2007 Wintershred AKA Alaskashred

Usually, Wintershred is played in balmy, summer weather because San Francisco’s climate is…well, I probably should set a good example and not use that kind of language on my own site. We have played Wintershreds in February with temperatures in the high 70’s. It looked like that would be the case this year, as the temperatures Friday reached the high 70’s and hit 80 in areas.
San Francisco is anything but predictable. Anyone who forgot to bring layers of clothes today was sunk. I threw on sweatpants and a fleece just in case, and even that wasn’t enough. When I arrived, the temperature might have been 50, with a borderline stiff breeze. It was…Alaskashred.


As we warmed up together, we quickly realized that the wind was sweet, and as the tide retreated it was getting sweeter. Set the disc out, and it penetrated, then hung in the air, then gently floated back. This is rare. Usually one of those factors breaks down. The set can’t penetrate. The disc drops or rises. Or, the disc flies back at you so fast that timing a catch becomes twice as hard. It was a perfect storm today, and the spinning began in earnest.
Carl Dobson was there, which meant a casual spin-off between him and me. "Hey, Arthur, was that a quad?" "No, just a triple." "Oh." And Carl does a quad triplefake. It’s like that when we get together. At some point before the competition, I set the disc and came around for six spins, but I was too dizzy to catch even a chair. The stage was set though: 5 and 6 spinning moves were possible today.
The compeitition itself was small due to the bitter cold and some delays in starting. Mark Regalbuti, Johnny O’Malley and Melissa Trail arrived just as we were about to start, but we lost Steve Stotter to the cold. And just when we were about to start again, Carolyn Yabe arrived with her family. A few near misses at having a larger competition, but today was more about jamming and community (and spinning).
One stat proves that the quality of play itself didn’t live up to the high standard of past Wintershreds. The number of gitises caught was zero. Yes. Zero. No caught gitises. Was it really even a freestyle competition?
Melissa Trail and I decided to play together, and we volunteered to go first so her daugher Kyla (sorry if the spelling is wrong) wouldn’t have to wait out in the cold. Tam Wolfe and Carl Dobson went on after us, followed by Andrew Lemann and Doug Korns, then Mark Regalbuti and Johnny O’Malley.
Any of the teams had a chance at winning. No one really rocked it and claimed the title. The wind that worked for us in the jams wasn’t as friendly when the pressure was on. Not only were there no gitises, there were an unusual number of bounces out of hands, discs rising over the catching hand and other shenanigans.
In the end, the results came out like this:
1. Melissa Trail*/Arthur Coddingotn
2. Mark Regalbuti/Johnny O’Malley
3. Carl Dobson/Tam Wolfe
4. Andrew Lemann/Doug Korns
* Melissa, I can’t remember if this is your first tournment win.

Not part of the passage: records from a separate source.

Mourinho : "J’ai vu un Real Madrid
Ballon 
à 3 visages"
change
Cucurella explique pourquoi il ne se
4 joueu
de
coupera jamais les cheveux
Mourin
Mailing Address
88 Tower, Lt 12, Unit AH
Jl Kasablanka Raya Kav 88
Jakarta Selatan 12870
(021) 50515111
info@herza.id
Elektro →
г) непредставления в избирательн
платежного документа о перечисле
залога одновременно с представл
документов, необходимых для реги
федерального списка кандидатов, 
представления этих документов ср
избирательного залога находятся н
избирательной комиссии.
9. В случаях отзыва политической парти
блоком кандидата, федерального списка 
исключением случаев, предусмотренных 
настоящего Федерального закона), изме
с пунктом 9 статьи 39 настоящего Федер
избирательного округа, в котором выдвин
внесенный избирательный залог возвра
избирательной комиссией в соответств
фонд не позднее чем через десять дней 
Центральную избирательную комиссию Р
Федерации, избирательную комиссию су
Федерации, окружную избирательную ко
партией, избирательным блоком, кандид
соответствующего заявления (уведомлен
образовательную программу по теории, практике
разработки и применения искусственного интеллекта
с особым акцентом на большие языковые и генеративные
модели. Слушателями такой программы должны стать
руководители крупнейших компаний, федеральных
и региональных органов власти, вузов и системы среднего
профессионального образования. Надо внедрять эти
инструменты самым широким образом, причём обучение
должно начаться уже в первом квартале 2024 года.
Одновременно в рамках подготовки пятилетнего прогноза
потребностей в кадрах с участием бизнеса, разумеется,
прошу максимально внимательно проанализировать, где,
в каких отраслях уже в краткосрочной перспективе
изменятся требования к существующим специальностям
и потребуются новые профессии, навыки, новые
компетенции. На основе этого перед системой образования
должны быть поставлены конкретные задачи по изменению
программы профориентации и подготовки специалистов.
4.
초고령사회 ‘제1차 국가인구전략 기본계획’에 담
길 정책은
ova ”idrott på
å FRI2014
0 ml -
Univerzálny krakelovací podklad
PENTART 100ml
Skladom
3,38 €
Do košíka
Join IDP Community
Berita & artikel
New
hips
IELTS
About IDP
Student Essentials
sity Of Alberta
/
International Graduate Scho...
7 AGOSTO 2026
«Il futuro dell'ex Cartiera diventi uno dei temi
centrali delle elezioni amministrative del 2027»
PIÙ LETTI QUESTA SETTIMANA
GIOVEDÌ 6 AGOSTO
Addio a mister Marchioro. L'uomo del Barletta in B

And now, a note about the post-competition jam. There were gitises. There were countless 3- and 4-spinning moves (including a triple spinning juice, a yogi to a triple spinning trail edge crow, and a 3- or 4- spinning triple fake brush). There were 5-spinning catches (triple fake, crow, flamingo, chair, maybe more). There were 6-spinning catches (flamingo, chair, crow, a near miss at a standing gitis). There was a 6-spinning crow brush (into a spinning gitis). There was a 7-spinning catch (utl). There was a yogi into a triple spinning crow. There was much more, but with a wind like that and a brain that went through a centrifuge, it’s kind of all a blur. Maybe the others can add some highlights in the comments.